Estadão: O relator do projeto no Senado, Roberto Requião (PMDB-PR), chegou a dizer que vai flexibilizar alguns pontos do texto. Os procuradores da Lava Jato entendem que o texto deve ser adequado ou que não é hora para se iniciar as votações do projeto?

Carlos Fernando: Nossa posição da força-tarefa da Lava Jato é que descabe a votação de uma lei em que mais da metade dos artigos está dirigida para o Ministério Público e para o Judiciário. Temos que fazer a discussão de uma lei real de abuso de autoridade. Uma lei que puna, por exemplo, a mais comum delas, que é a carteirada, que não está nem prevista nessa lei. Então, entendemos que é preciso fazer essa discussão do início e de uma forma correta. O problema é que essa proposta de lei da maneira que está tem um vício na sua origem que é a tentativa de vingança contra o Judiciário e o Ministério Público.

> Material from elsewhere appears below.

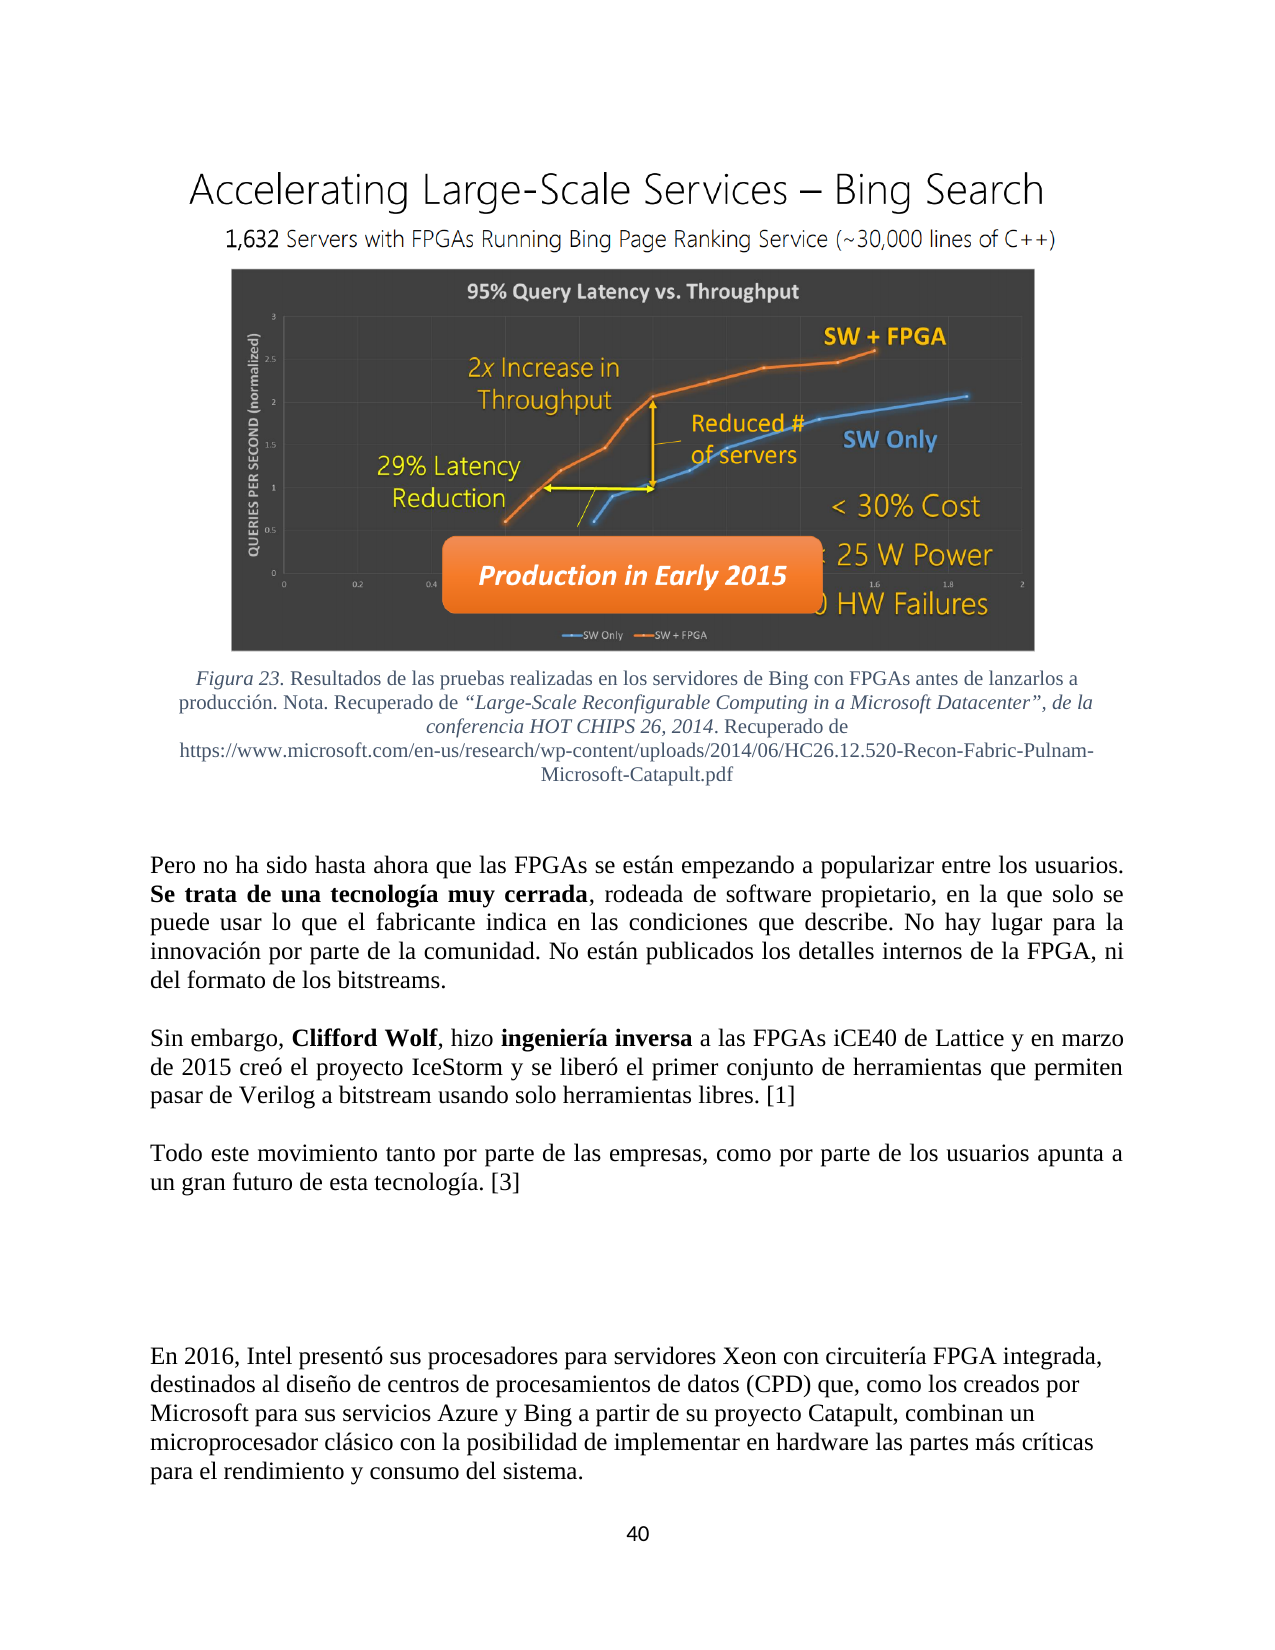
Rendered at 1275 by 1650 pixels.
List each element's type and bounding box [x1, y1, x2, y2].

Estadão: O sr falou da questão do acordão, no começo. A mega delação da Odebrecht põe gasolina nessa fogueira?

Carlos Fernando: É evidente. Quando você tem a união de PT, PSDB e PMDB ao entorno de um assunto que, por todas as obviedades, não atende o interesse público, realmente é um assunto lateral, mas discutido, mal formulado, você tem que buscar qual o real motivo. E o que une esses três partidos é realmente a sobrevivência.

Estadão: A Lava Jato tem alertado em redes sociais, há uma mobilização de juízes, inclusive do próprio juiz da Lava Jato, Sérgio Moro, sobre o tema. O sr acha que a pressão das ruas pode mudar algo, ou o Congresso vai atuar em favor próprio?

Carlos Fernando: Nós sentimos o apoio das pessoas, estão sabendo do que está acontecendo, mas realmente elas não têm tido nenhum tipo de organização para se manifestar. O nosso vídeo da semana passada (postado em rede social, com três procuradores alertando sobre os riscos da lei para a Lava Jato), por exemplo, teve milhões de compartilhamentos. Entretanto, a reação tem sido atomizada. Infelizmente, isso tem sido entendido pelos políticos como uma possibilidade de tentar alterar e tentar fazer prevalecer uma salvação de todos, intimidando o Judiciário.
Mas eu acredito que a população ainda vai se manifestar claramente, seja agora, seja nas eleições de 2018.